Exercise objective
Please reproduce the following data word for word, from the first line to the last.
* * * *
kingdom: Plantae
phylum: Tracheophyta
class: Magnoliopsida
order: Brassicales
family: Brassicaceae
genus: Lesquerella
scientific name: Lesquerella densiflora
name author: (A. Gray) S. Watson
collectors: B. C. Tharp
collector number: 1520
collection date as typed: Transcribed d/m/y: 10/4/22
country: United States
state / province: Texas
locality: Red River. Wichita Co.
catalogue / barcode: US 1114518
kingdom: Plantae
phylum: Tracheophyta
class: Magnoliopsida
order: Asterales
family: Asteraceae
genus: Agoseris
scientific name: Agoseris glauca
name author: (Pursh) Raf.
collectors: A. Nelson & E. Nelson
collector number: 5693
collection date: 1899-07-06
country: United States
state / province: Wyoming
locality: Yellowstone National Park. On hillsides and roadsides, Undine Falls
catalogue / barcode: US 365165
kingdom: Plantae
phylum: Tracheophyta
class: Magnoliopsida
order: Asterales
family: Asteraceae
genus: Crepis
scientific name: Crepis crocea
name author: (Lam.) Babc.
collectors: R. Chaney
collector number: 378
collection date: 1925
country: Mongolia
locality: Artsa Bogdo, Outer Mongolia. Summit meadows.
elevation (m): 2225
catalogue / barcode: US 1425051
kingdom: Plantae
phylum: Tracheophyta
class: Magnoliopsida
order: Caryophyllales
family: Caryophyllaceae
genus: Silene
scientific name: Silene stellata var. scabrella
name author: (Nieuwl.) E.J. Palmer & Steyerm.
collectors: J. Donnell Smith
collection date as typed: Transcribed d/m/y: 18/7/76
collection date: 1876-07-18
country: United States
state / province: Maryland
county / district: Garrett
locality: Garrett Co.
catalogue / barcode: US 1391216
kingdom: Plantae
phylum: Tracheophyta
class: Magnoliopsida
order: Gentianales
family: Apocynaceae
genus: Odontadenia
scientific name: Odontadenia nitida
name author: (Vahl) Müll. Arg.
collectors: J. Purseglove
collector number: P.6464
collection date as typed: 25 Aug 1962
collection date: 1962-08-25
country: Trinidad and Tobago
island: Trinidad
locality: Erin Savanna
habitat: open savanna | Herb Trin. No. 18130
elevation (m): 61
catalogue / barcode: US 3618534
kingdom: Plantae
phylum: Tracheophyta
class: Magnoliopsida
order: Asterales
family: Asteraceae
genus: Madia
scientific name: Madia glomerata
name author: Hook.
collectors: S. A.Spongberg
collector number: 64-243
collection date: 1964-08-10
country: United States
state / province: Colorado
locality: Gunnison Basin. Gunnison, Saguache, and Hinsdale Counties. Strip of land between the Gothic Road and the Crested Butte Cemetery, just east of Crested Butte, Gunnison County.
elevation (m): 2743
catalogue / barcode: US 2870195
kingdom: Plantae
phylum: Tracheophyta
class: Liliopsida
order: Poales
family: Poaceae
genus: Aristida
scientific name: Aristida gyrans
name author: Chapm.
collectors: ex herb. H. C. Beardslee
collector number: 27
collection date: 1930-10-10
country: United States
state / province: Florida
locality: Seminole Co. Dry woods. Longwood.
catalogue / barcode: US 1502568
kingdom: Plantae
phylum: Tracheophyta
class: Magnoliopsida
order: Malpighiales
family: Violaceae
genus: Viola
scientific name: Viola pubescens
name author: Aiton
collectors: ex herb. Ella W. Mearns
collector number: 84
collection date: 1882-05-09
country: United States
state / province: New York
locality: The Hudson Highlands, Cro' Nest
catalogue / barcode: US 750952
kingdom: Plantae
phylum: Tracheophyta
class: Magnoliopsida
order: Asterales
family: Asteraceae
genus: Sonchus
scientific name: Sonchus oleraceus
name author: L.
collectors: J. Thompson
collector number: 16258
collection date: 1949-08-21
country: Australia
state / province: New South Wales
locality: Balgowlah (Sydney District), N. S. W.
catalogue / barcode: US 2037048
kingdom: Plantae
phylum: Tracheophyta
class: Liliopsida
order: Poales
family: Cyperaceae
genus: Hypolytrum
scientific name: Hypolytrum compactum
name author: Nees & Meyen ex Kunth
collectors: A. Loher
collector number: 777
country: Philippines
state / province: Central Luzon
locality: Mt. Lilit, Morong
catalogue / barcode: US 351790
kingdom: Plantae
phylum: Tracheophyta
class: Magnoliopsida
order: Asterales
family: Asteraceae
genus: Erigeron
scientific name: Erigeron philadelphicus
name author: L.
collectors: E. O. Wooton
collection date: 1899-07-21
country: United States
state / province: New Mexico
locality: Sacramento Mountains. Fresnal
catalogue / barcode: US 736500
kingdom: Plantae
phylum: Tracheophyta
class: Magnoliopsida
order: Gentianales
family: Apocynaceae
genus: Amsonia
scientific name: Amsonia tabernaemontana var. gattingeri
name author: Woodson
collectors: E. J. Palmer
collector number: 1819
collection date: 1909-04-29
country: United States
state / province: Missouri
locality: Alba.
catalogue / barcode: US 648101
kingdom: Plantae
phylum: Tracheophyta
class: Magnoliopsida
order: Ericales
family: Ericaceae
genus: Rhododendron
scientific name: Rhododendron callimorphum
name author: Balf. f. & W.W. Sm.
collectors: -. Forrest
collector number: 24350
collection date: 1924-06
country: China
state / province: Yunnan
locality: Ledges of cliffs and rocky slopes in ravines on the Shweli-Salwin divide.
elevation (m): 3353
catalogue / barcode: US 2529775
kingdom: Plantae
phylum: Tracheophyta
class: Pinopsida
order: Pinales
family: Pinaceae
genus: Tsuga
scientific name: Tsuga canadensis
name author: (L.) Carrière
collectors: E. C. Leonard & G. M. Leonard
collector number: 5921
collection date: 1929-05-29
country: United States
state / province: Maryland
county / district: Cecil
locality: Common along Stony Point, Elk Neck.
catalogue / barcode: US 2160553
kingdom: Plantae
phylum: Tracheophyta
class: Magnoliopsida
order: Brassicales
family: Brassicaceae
* * * *
Expected answer
kingdom: Plantae
phylum: Tracheophyta
class: Magnoliopsida
order: Brassicales
family: Brassicaceae
genus: Lesquerella
scientific name: Lesquerella densiflora
name author: (A. Gray) S. Watson
collectors: B. C. Tharp
collector number: 1520
collection date as typed: Transcribed d/m/y: 10/4/22
country: United States
state / province: Texas
locality: Red River. Wichita Co.
catalogue / barcode: US 1114518
kingdom: Plantae
phylum: Tracheophyta
class: Magnoliopsida
order: Asterales
family: Asteraceae
genus: Agoseris
scientific name: Agoseris glauca
name author: (Pursh) Raf.
collectors: A. Nelson & E. Nelson
collector number: 5693
collection date: 1899-07-06
country: United States
state / province: Wyoming
locality: Yellowstone National Park. On hillsides and roadsides, Undine Falls
catalogue / barcode: US 365165
kingdom: Plantae
phylum: Tracheophyta
class: Magnoliopsida
order: Asterales
family: Asteraceae
genus: Crepis
scientific name: Crepis crocea
name author: (Lam.) Babc.
collectors: R. Chaney
collector number: 378
collection date: 1925
country: Mongolia
locality: Artsa Bogdo, Outer Mongolia. Summit meadows.
elevation (m): 2225
catalogue / barcode: US 1425051
kingdom: Plantae
phylum: Tracheophyta
class: Magnoliopsida
order: Caryophyllales
family: Caryophyllaceae
genus: Silene
scientific name: Silene stellata var. scabrella
name author: (Nieuwl.) E.J. Palmer & Steyerm.
collectors: J. Donnell Smith
collection date as typed: Transcribed d/m/y: 18/7/76
collection date: 1876-07-18
country: United States
state / province: Maryland
county / district: Garrett
locality: Garrett Co.
catalogue / barcode: US 1391216
kingdom: Plantae
phylum: Tracheophyta
class: Magnoliopsida
order: Gentianales
family: Apocynaceae
genus: Odontadenia
scientific name: Odontadenia nitida
name author: (Vahl) Müll. Arg.
collectors: J. Purseglove
collector number: P.6464
collection date as typed: 25 Aug 1962
collection date: 1962-08-25
country: Trinidad and Tobago
island: Trinidad
locality: Erin Savanna
habitat: open savanna | Herb Trin. No. 18130
elevation (m): 61
catalogue / barcode: US 3618534
kingdom: Plantae
phylum: Tracheophyta
class: Magnoliopsida
order: Asterales
family: Asteraceae
genus: Madia
scientific name: Madia glomerata
name author: Hook.
collectors: S. A.Spongberg
collector number: 64-243
collection date: 1964-08-10
country: United States
state / province: Colorado
locality: Gunnison Basin. Gunnison, Saguache, and Hinsdale Counties. Strip of land between the Gothic Road and the Crested Butte Cemetery, just east of Crested Butte, Gunnison County.
elevation (m): 2743
catalogue / barcode: US 2870195
kingdom: Plantae
phylum: Tracheophyta
class: Liliopsida
order: Poales
family: Poaceae
genus: Aristida
scientific name: Aristida gyrans
name author: Chapm.
collectors: ex herb. H. C. Beardslee
collector number: 27
collection date: 1930-10-10
country: United States
state / province: Florida
locality: Seminole Co. Dry woods. Longwood.
catalogue / barcode: US 1502568
kingdom: Plantae
phylum: Tracheophyta
class: Magnoliopsida
order: Malpighiales
family: Violaceae
genus: Viola
scientific name: Viola pubescens
name author: Aiton
collectors: ex herb. Ella W. Mearns
collector number: 84
collection date: 1882-05-09
country: United States
state / province: New York
locality: The Hudson Highlands, Cro' Nest
catalogue / barcode: US 750952
kingdom: Plantae
phylum: Tracheophyta
class: Magnoliopsida
order: Asterales
family: Asteraceae
genus: Sonchus
scientific name: Sonchus oleraceus
name author: L.
collectors: J. Thompson
collector number: 16258
collection date: 1949-08-21
country: Australia
state / province: New South Wales
locality: Balgowlah (Sydney District), N. S. W.
catalogue / barcode: US 2037048
kingdom: Plantae
phylum: Tracheophyta
class: Liliopsida
order: Poales
family: Cyperaceae
genus: Hypolytrum
scientific name: Hypolytrum compactum
name author: Nees & Meyen ex Kunth
collectors: A. Loher
collector number: 777
country: Philippines
state / province: Central Luzon
locality: Mt. Lilit, Morong
catalogue / barcode: US 351790
kingdom: Plantae
phylum: Tracheophyta
class: Magnoliopsida
order: Asterales
family: Asteraceae
genus: Erigeron
scientific name: Erigeron philadelphicus
name author: L.
collectors: E. O. Wooton
collection date: 1899-07-21
country: United States
state / province: New Mexico
locality: Sacramento Mountains. Fresnal
catalogue / barcode: US 736500
kingdom: Plantae
phylum: Tracheophyta
class: Magnoliopsida
order: Gentianales
family: Apocynaceae
genus: Amsonia
scientific name: Amsonia tabernaemontana var. gattingeri
name author: Woodson
collectors: E. J. Palmer
collector number: 1819
collection date: 1909-04-29
country: United States
state / province: Missouri
locality: Alba.
catalogue / barcode: US 648101
kingdom: Plantae
phylum: Tracheophyta
class: Magnoliopsida
order: Ericales
family: Ericaceae
genus: Rhododendron
scientific name: Rhododendron callimorphum
name author: Balf. f. & W.W. Sm.
collectors: -. Forrest
collector number: 24350
collection date: 1924-06
country: China
state / province: Yunnan
locality: Ledges of cliffs and rocky slopes in ravines on the Shweli-Salwin divide.
elevation (m): 3353
catalogue / barcode: US 2529775
kingdom: Plantae
phylum: Tracheophyta
class: Pinopsida
order: Pinales
family: Pinaceae
genus: Tsuga
scientific name: Tsuga canadensis
name author: (L.) Carrière
collectors: E. C. Leonard & G. M. Leonard
collector number: 5921
collection date: 1929-05-29
country: United States
state / province: Maryland
county / district: Cecil
locality: Common along Stony Point, Elk Neck.
catalogue / barcode: US 2160553
kingdom: Plantae
phylum: Tracheophyta
class: Magnoliopsida
order: Brassicales
family: Brassicaceae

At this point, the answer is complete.